Science challenge
Understanding how biodiversity is changing over time is critical to determine how human activity is changing ecosystems and the services they provide. However, conventional approaches to identifying species using observable features, whilst often providing a gold standard, are often time-consuming and rely on a dwindling pool of expertise, especially for cryptic, rare or small species.
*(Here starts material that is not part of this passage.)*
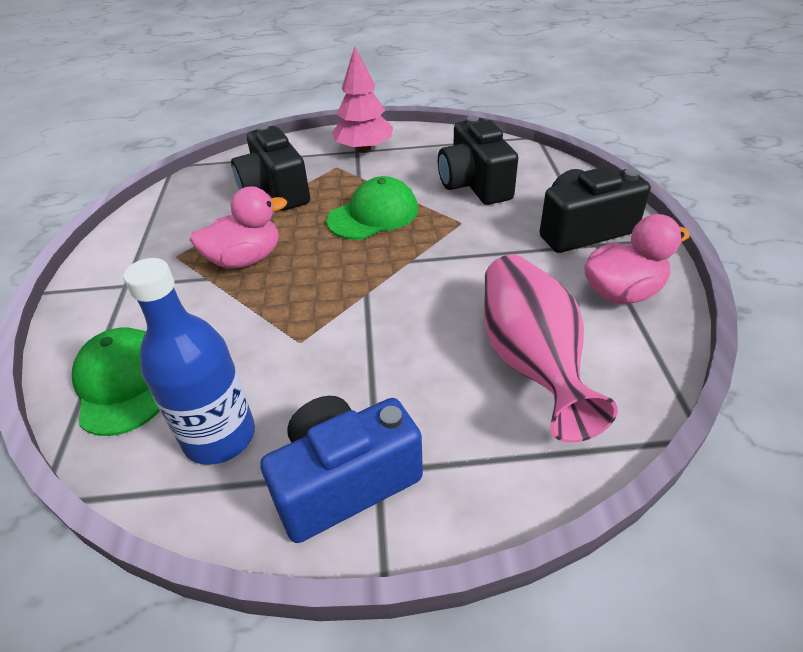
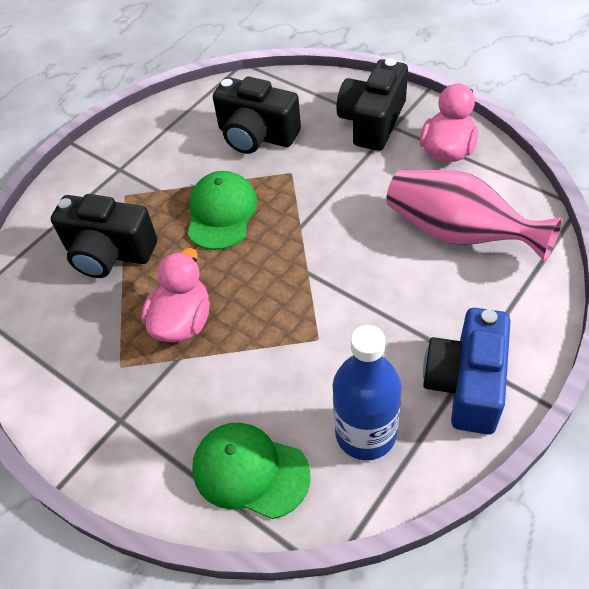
camera: 45 degrees left, 10 degrees up
pink tree [332,46,393,153] -> none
DNA based approaches for assessing community composition have great potential to reduce costs, both through reductions in sampling and identification time, as well as the ability to identify cryptic genetic diversity and to gain insights into less well-studied organisms.
Project summary
The environmental DNA (eDNA) task in UK-SCAPE aims to develop, apply and evaluate DNA sampling techniques based on high throughput sequencing to characterise terrestrial and freshwater ecosystems, demonstrating the applicability of these approaches for national-scale monitoring of biodiversity.
The use of environmental DNA (eDNA) to detect individual species or to characterise whole communities is a rapidly growing field, and has matured to the point where national monitoring agencies such as the EA, SEPA, NRW and Natural England are exploring the use of these approaches to supplement or replace existing biological monitoring programmes. This creates a significant opportunity to repurpose existing samples and environmental eDNA samples, collected under a range of monitoring activities, to characterise biodiversity for a wider range of species in more taxonomic detail. By leveraging existing sampling programmes this approach has the potential to be an extremely cost-effective and rapid workflow for generating freshwater biodiversity data at a nationwide scale.